+++ Supplied information +++

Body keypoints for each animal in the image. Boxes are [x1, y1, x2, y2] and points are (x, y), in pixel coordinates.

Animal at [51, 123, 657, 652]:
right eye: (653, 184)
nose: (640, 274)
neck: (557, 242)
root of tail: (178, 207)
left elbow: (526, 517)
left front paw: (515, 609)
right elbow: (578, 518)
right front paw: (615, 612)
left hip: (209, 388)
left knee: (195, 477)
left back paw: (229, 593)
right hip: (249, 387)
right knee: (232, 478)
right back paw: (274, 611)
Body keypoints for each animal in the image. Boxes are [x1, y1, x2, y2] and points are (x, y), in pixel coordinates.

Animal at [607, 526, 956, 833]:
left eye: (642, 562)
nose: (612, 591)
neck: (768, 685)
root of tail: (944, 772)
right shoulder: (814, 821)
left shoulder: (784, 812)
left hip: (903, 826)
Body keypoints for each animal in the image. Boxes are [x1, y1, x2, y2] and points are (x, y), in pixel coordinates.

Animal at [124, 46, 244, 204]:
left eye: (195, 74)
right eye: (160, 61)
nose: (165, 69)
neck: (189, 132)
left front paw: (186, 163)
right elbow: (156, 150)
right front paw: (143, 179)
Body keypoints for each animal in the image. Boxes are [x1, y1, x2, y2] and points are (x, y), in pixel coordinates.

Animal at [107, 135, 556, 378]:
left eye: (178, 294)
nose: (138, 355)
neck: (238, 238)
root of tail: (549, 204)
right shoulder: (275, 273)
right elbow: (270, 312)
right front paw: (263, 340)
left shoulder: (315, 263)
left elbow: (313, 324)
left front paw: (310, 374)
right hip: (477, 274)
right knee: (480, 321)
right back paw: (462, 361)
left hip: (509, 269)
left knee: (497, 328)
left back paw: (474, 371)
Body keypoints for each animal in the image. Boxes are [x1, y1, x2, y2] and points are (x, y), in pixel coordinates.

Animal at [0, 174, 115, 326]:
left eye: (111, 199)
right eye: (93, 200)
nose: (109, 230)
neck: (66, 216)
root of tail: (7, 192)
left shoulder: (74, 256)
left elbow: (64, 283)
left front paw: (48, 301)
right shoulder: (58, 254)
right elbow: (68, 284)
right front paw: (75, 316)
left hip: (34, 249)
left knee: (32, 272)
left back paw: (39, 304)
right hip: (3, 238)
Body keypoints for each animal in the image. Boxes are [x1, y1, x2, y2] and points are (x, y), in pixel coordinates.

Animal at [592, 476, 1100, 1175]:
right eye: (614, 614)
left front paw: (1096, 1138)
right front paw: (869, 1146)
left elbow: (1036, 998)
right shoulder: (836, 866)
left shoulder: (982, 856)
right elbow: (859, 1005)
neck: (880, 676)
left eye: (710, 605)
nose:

+++

Description of the task:
When you repeat the lines, start with the first line of the material and end with the line that contains "right back paw: (274, 611)", keeping both and reproducing each exactly, with nothing added.

Written response:
Body keypoints for each animal in the image. Boxes are [x1, y1, x2, y2] and points are (x, y), in pixel coordinates.

Animal at [51, 123, 657, 652]:
right eye: (653, 184)
nose: (640, 274)
neck: (557, 242)
root of tail: (178, 207)
left elbow: (526, 517)
left front paw: (515, 609)
right elbow: (578, 518)
right front paw: (615, 612)
left hip: (209, 388)
left knee: (195, 477)
left back paw: (229, 593)
right hip: (249, 387)
right knee: (232, 478)
right back paw: (274, 611)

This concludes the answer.